WHAT YOU ARE ASKED TO DO:
Please quote only the lines that start at the one with "middle tip: (542, 353)" and go on to the last line of the data, both ends kept.

[Pose estimation data]
#####
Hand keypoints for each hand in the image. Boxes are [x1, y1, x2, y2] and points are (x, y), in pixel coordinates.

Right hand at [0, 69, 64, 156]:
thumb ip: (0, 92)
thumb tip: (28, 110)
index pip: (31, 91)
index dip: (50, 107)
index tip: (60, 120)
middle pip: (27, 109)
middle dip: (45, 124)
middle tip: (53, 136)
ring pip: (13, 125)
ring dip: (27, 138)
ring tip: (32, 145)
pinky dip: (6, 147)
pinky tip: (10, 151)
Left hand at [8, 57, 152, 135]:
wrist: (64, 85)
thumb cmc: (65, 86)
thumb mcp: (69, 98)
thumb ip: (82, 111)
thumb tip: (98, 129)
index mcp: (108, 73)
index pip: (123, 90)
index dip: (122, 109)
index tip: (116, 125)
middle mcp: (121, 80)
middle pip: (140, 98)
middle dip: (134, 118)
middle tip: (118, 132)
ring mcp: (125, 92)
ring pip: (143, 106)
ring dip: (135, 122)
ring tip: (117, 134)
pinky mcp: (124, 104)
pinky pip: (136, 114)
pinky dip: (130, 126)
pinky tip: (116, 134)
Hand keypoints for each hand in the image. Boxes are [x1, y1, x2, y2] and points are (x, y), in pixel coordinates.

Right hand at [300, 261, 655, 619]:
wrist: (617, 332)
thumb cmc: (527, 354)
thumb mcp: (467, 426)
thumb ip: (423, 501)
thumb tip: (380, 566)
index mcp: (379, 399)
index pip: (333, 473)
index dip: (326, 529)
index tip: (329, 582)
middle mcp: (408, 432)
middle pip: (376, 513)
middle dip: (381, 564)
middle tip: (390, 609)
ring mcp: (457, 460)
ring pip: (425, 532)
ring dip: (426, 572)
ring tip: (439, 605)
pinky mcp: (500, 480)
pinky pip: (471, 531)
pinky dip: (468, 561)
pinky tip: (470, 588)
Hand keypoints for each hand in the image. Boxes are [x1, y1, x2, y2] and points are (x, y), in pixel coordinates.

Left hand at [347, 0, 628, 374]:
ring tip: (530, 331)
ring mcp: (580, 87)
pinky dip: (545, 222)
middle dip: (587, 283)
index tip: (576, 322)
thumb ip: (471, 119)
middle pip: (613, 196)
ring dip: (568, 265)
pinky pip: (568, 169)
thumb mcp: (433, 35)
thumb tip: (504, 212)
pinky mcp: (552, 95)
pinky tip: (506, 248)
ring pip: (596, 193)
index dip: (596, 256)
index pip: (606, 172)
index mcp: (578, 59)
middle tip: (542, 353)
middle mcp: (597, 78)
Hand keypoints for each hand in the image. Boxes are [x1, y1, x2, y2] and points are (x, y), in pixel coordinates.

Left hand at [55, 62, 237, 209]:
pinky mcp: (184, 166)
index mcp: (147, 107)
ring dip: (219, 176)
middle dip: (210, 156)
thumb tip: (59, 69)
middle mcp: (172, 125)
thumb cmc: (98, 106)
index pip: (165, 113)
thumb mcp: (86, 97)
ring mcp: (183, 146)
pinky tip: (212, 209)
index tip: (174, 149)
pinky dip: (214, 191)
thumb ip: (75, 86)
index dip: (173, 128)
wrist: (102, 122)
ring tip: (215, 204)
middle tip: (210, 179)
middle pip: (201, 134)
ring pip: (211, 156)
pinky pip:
#####
REPLY:
middle tip: (542, 353)
middle mcp: (597, 78)
Hand keypoints for each hand in the image. Boxes are [x1, y1, x2, y2] and points are (x, y), in pixel coordinates.

Left hand at [55, 62, 237, 209]:
pinky mcp: (184, 166)
index mcp: (147, 107)
ring dip: (219, 176)
middle dip: (210, 156)
thumb tip: (59, 69)
middle mcp: (172, 125)
thumb cmc: (98, 106)
index pip: (165, 113)
thumb mcp: (86, 97)
ring mcp: (183, 146)
pinky tip: (212, 209)
index tip: (174, 149)
pinky dip: (214, 191)
thumb ip: (75, 86)
index dip: (173, 128)
wrist: (102, 122)
ring tip: (215, 204)
middle tip: (210, 179)
middle pip: (201, 134)
ring pip: (211, 156)
pinky pip:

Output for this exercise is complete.